Lihat ke Halaman Asli

Arie Putra

Membaca, menulis, travelling, semuanya direnungkan

Sikat Gigi Pacarku

Diperbarui: 21 Mei 2019   06:57

Kompasiana adalah platform blog. Konten ini menjadi tanggung jawab bloger dan tidak mewakili pandangan redaksi Kompas.

Cerpen. Sumber ilustrasi: Unsplash

Dia selalu bilang bahwa alat yang menggosok giginya setiap pagi itu adalah sikat gigi. Karena model dan rupanya yang tidak biasa, aku memperdebatkannya.

"Itu bukan sikat gigi!" pekikku suatu pagi

"Ya sudah, kalau ini bukan sikat gigi, kita putus saja!"

Ancaman itulah yang mengubah pemahamanku tentang sikat giginya. Aku tidak ingin menyudahi hubungan yang telah terjalin bertahun-tahun hanya akibat perdebatan sikat gigi dan bukan sikat gigi. Cintaku lebih dalam dari argumentasi sebenar apa pun yang membuatnya salah tentang sikat giginya.
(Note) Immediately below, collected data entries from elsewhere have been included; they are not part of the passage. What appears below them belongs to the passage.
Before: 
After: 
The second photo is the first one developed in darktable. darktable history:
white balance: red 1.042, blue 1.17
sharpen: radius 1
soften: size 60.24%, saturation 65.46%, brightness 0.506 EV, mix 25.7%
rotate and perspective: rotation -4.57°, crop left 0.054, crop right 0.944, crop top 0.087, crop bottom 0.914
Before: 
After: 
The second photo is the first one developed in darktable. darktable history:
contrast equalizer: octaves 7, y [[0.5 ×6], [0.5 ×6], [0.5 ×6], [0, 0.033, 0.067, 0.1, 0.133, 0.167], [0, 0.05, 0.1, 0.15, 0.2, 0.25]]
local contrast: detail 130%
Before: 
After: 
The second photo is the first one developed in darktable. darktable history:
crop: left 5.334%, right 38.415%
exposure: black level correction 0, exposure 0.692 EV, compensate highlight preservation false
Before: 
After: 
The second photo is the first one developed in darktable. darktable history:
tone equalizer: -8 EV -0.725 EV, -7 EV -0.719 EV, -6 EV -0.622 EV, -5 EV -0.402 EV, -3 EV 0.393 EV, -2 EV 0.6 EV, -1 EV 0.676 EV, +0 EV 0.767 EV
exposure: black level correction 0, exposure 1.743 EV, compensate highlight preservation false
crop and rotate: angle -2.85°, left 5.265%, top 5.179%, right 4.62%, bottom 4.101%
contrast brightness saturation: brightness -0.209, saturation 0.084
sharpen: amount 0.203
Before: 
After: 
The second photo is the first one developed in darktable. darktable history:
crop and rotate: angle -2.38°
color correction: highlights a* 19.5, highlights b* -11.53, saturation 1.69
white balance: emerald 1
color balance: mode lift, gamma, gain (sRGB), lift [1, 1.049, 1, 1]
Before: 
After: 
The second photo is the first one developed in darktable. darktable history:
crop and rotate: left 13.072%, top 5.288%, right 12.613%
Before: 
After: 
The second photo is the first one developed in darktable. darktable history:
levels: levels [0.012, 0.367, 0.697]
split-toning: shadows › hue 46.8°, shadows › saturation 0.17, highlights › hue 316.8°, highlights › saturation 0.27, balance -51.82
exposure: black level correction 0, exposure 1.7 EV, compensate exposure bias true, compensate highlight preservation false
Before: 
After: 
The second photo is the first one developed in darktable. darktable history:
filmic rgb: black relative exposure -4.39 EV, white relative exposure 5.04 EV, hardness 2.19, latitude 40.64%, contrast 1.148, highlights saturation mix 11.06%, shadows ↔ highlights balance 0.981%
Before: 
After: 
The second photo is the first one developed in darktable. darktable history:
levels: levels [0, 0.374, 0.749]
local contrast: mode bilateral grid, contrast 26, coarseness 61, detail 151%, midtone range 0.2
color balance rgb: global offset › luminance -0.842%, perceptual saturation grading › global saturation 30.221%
Semenjak tiga tahun terakhir De tinggal di kota R. Selain tempat menyelesaikan pendidikan, kota ini baginya telah menjadi tempat menemukan kebebasan. Seperti embun pagi katanya, begitu pagi datang ia akan menguap bebas ke angkasa. Itulah konsep kebebasan miliknya. Seperti biasa, aku tidak ingin memperdebatkan konsep-konsep hidupnya yang kadang tidak biasa bagi orang biasa sepertiku.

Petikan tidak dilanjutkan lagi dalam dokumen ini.